#8
It's about Jesus
The gospels, once we understand them, force us to an inescapable
conclusion. They are not advocating a philosophy, a religion or
a system of belief. They are not even advocating "Christianity."
They are advocating Christ. They are advocating a Person. And
that's what ultimately makes the gospels irresistible, or utterly
frustrating, depending on what you want out of them. Many people
read the gospels and appreciate the teachings of Jesus, but admiration
for, and even adherence to, someone's teachings is significantly
safer than worshiping that person. The gospels present Jesus as
the Lord, Yahweh, the one true God. He comes first and foremost
to give us himself. But in many ways, we're unprepared for him.
His presence, then, often serves first of all to disrupt our earthbound
way of thinking. Jesus overturns our idolatrous agendas in order
to give us himself.
Matthew, in Chapter 21, describes Jesus' entry into Jerusalem.
Jesus understands his entry into the city as fulfillment of prophecy
(Matthew 21:5). The people hail him as the Son of David, the Messiah
(Matthew 21:9). Hopes are high. Then Jesus does something very
strange. He enters the temple and does something very un-Messiahlike.

**STORED DATA**
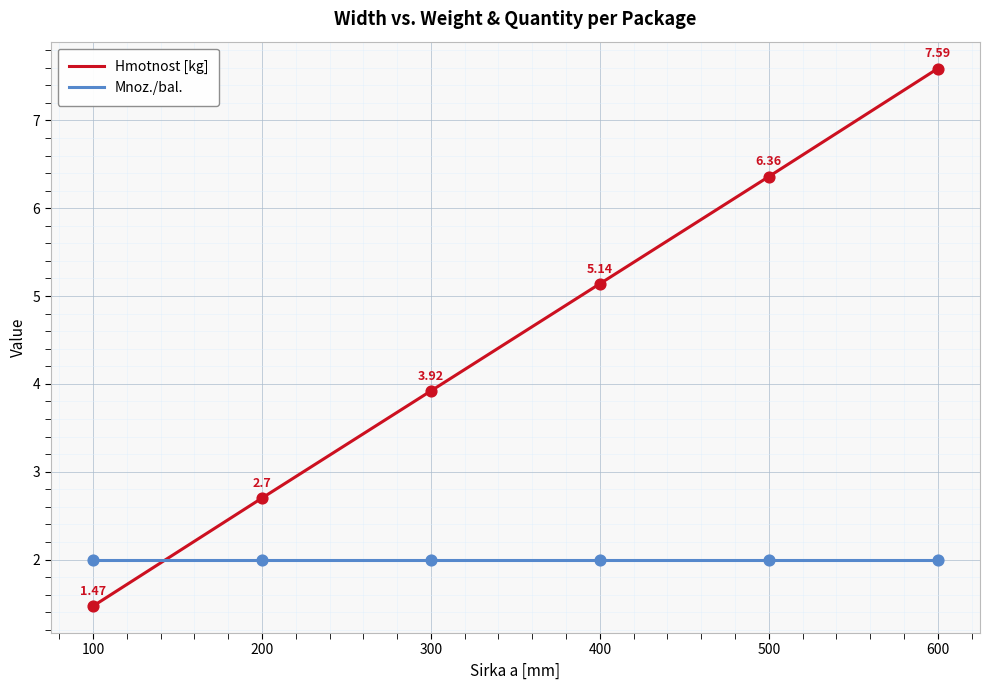

What is the total value across all series at 400?

7.1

**EXERCISES TO COMPLETE**
1. Set down the piece on the gospels word for word, starting at "Matthew, in Chapter" and ending at "something very un-Messiahlike.".
2. Resume the piece on the gospels right after its last sentence and carry it on.

**RESULTS OF THE EXERCISE**
1.
Matthew, in Chapter 21, describes Jesus' entry into Jerusalem.
Jesus understands his entry into the city as fulfillment of prophecy
(Matthew 21:5). The people hail him as the Son of David, the Messiah
(Matthew 21:9). Hopes are high. Then Jesus does something very
strange. He enters the temple and does something very un-Messiahlike.

2.
He disrupts their way of life.
Jesus overturns our agendas (21:12-13)
Matthew 21:12-13:
(12) And Jesus entered the temple and cast out all those who were buying and selling in the temple, and overturned the tables of the moneychangers and the seats of those who were selling doves. (13) And He said to them, "It is written, 'My house shall be called a house of prayer'; but you are making it a robbers' den."
Jesus enters the temple area. The people longed for the Lord's
promised return to Jerusalem, particularly to his temple (Zechariah
1:16, 8:3; Malachi 3:1-4). Here the Lord, Jesus, returns to Jerusalem,
and to the temple. Jesus disrupts the ministry of the temple,
casting out those who were buying and selling animals for sacrifice,
overturning the seats of those who were exchanging foreign money
into Tyrian money in order to make their purchases, and overturning
the seats of those selling doves for sacrifice.
The actions of Jesus leave us with two questions: 1) What problem
does he have with the what's going on in the temple? 2) What does
he intend to communicate by his actions? Jesus' words in the temple
help us to understand his actions. His words originated with the
prophets Isaiah (Isaiah 56:7) and Jeremiah (Jeremiah 7:11), so
we must understand something of the context in which the prophets
spoke.
Isaiah 56 concerns the anticipated return from Babylonian exile
but also looks forward to an age beyond the exile, and even to
the true return from exile. It speaks of the inclusion of eunuchs
and foreigners. The Lord says, "For my house will be called
a house of prayer for all the peoples." Mark, quoting Jesus,
includes the words "all the peoples," but Matthew leaves
them out. Evidently, in the reference to Isaiah 56:7, Matthew
sees Jesus being first of all concerned that the temple is no
longer a "house of prayer," oriented toward the Lord.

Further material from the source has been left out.